→ **What this task involves**:
Copy the listing exactly. Omit nothing.

────────────────────────────────────────

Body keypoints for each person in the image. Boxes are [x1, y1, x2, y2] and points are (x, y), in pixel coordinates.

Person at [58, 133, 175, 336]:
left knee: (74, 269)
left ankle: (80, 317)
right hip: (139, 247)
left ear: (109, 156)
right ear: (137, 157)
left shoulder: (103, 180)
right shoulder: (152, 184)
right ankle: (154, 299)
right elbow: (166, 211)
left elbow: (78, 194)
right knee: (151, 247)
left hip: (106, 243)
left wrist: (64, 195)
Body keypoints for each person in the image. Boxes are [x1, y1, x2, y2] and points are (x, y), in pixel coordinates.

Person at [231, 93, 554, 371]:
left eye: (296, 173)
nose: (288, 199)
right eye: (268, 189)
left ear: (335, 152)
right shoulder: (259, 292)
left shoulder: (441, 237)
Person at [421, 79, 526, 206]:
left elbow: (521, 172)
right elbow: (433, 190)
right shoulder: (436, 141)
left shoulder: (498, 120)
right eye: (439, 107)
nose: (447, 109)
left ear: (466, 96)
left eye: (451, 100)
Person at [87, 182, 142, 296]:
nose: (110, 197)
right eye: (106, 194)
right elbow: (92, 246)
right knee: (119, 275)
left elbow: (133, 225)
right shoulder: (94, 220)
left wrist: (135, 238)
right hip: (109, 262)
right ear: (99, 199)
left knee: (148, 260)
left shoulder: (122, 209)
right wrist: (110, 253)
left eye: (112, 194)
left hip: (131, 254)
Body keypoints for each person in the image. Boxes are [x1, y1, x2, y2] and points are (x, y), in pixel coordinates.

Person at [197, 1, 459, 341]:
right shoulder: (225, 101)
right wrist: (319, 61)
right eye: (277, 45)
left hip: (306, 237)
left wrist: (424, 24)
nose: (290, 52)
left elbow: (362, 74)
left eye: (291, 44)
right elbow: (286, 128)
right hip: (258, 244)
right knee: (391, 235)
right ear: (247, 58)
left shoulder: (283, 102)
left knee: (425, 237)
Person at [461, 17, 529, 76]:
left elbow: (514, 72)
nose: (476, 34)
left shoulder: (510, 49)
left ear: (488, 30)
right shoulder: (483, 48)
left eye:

────────────────────────────────────────

→ **Written response**:
Body keypoints for each person in the image. Boxes are [x1, y1, x2, y2] and points are (x, y), in pixel coordinates.

Person at [58, 133, 175, 336]:
left knee: (74, 269)
left ankle: (80, 317)
right hip: (139, 247)
left ear: (109, 156)
right ear: (137, 157)
left shoulder: (103, 180)
right shoulder: (152, 184)
right ankle: (154, 299)
right elbow: (166, 211)
left elbow: (78, 194)
right knee: (151, 247)
left hip: (106, 243)
left wrist: (64, 195)
Body keypoints for each person in the image. Boxes are [x1, y1, x2, y2] and points are (x, y), in pixel coordinates.

Person at [231, 93, 554, 371]:
left eye: (296, 173)
nose: (288, 199)
right eye: (268, 189)
left ear: (335, 152)
right shoulder: (259, 292)
left shoulder: (441, 237)
Person at [421, 79, 526, 206]:
left elbow: (521, 172)
right elbow: (433, 190)
right shoulder: (436, 141)
left shoulder: (498, 120)
right eye: (439, 107)
nose: (447, 109)
left ear: (466, 96)
left eye: (451, 100)
Person at [87, 182, 142, 296]:
nose: (110, 197)
right eye: (106, 194)
right elbow: (92, 246)
right knee: (119, 275)
left elbow: (133, 225)
right shoulder: (94, 220)
left wrist: (135, 238)
right hip: (109, 262)
right ear: (99, 199)
left knee: (148, 260)
left shoulder: (122, 209)
right wrist: (110, 253)
left eye: (112, 194)
left hip: (131, 254)
Body keypoints for each person in the image. Boxes are [x1, y1, x2, y2] and points are (x, y), in pixel coordinates.

Person at [197, 1, 459, 341]:
right shoulder: (225, 101)
right wrist: (319, 61)
right eye: (277, 45)
left hip: (306, 237)
left wrist: (424, 24)
nose: (290, 52)
left elbow: (362, 74)
left eye: (291, 44)
right elbow: (286, 128)
right hip: (258, 244)
right knee: (391, 235)
right ear: (247, 58)
left shoulder: (283, 102)
left knee: (425, 237)
Person at [461, 17, 529, 76]:
left elbow: (514, 72)
nose: (476, 34)
left shoulder: (510, 49)
left ear: (488, 30)
right shoulder: (483, 48)
left eye:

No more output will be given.